What is expected »
Every record here needs to be written out again exactly.
Start of Material supplied
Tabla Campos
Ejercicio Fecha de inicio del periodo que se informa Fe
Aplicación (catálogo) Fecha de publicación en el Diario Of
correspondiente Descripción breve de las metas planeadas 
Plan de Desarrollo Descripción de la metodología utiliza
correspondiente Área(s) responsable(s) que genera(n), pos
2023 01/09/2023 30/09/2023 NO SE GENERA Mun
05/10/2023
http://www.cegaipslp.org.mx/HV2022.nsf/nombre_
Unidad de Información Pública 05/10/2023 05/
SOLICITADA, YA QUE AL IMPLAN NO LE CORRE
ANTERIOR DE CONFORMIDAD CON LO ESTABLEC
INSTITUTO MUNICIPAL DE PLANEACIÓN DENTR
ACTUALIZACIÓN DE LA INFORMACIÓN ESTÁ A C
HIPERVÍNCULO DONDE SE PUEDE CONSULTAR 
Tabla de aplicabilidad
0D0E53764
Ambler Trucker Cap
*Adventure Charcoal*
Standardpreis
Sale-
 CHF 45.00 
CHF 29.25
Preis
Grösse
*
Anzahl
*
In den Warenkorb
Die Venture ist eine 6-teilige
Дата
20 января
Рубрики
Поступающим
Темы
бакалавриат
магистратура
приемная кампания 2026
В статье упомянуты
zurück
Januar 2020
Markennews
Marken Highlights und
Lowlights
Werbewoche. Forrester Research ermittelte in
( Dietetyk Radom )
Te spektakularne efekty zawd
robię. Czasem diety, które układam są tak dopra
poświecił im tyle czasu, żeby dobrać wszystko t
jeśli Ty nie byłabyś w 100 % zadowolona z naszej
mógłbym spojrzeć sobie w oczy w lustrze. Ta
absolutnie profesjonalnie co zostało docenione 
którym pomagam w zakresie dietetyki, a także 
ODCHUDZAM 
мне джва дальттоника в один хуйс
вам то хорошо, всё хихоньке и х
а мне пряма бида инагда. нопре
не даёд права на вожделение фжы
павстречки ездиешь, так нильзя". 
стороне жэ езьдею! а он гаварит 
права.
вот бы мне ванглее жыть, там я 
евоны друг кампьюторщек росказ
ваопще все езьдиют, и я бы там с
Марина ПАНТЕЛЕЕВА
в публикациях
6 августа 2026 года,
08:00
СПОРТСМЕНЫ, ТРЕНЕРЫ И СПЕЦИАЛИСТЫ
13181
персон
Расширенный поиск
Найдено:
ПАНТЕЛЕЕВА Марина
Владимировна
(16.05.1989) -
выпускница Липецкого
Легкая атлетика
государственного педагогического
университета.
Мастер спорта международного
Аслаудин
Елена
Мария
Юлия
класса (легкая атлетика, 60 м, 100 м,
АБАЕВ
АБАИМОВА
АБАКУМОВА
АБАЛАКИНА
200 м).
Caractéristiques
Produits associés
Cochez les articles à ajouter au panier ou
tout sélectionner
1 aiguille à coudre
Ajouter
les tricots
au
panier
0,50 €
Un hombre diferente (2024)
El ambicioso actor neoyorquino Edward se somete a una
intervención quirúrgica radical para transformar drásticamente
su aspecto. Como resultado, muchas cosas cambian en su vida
End of Material supplied
Answer box »
Tabla Campos
Ejercicio Fecha de inicio del periodo que se informa Fe
Aplicación (catálogo) Fecha de publicación en el Diario Of
correspondiente Descripción breve de las metas planeadas 
Plan de Desarrollo Descripción de la metodología utiliza
correspondiente Área(s) responsable(s) que genera(n), pos
2023 01/09/2023 30/09/2023 NO SE GENERA Mun
05/10/2023
http://www.cegaipslp.org.mx/HV2022.nsf/nombre_
Unidad de Información Pública 05/10/2023 05/
SOLICITADA, YA QUE AL IMPLAN NO LE CORRE
ANTERIOR DE CONFORMIDAD CON LO ESTABLEC
INSTITUTO MUNICIPAL DE PLANEACIÓN DENTR
ACTUALIZACIÓN DE LA INFORMACIÓN ESTÁ A C
HIPERVÍNCULO DONDE SE PUEDE CONSULTAR 
Tabla de aplicabilidad
0D0E53764
Ambler Trucker Cap
*Adventure Charcoal*
Standardpreis
Sale-
 CHF 45.00 
CHF 29.25
Preis
Grösse
*
Anzahl
*
In den Warenkorb
Die Venture ist eine 6-teilige
Дата
20 января
Рубрики
Поступающим
Темы
бакалавриат
магистратура
приемная кампания 2026
В статье упомянуты
zurück
Januar 2020
Markennews
Marken Highlights und
Lowlights
Werbewoche. Forrester Research ermittelte in
( Dietetyk Radom )
Te spektakularne efekty zawd
robię. Czasem diety, które układam są tak dopra
poświecił im tyle czasu, żeby dobrać wszystko t
jeśli Ty nie byłabyś w 100 % zadowolona z naszej
mógłbym spojrzeć sobie w oczy w lustrze. Ta
absolutnie profesjonalnie co zostało docenione 
którym pomagam w zakresie dietetyki, a także 
ODCHUDZAM 
мне джва дальттоника в один хуйс
вам то хорошо, всё хихоньке и х
а мне пряма бида инагда. нопре
не даёд права на вожделение фжы
павстречки ездиешь, так нильзя". 
стороне жэ езьдею! а он гаварит 
права.
вот бы мне ванглее жыть, там я 
евоны друг кампьюторщек росказ
ваопще все езьдиют, и я бы там с
Марина ПАНТЕЛЕЕВА
в публикациях
6 августа 2026 года,
08:00
СПОРТСМЕНЫ, ТРЕНЕРЫ И СПЕЦИАЛИСТЫ
13181
персон
Расширенный поиск
Найдено:
ПАНТЕЛЕЕВА Марина
Владимировна
(16.05.1989) -
выпускница Липецкого
Легкая атлетика
государственного педагогического
университета.
Мастер спорта международного
Аслаудин
Елена
Мария
Юлия
класса (легкая атлетика, 60 м, 100 м,
АБАЕВ
АБАИМОВА
АБАКУМОВА
АБАЛАКИНА
200 м).
Caractéristiques
Produits associés
Cochez les articles à ajouter au panier ou
tout sélectionner
1 aiguille à coudre
Ajouter
les tricots
au
panier
0,50 €
Un hombre diferente (2024)
El ambicioso actor neoyorquino Edward se somete a una
intervención quirúrgica radical para transformar drásticamente
su aspecto. Como resultado, muchas cosas cambian en su vida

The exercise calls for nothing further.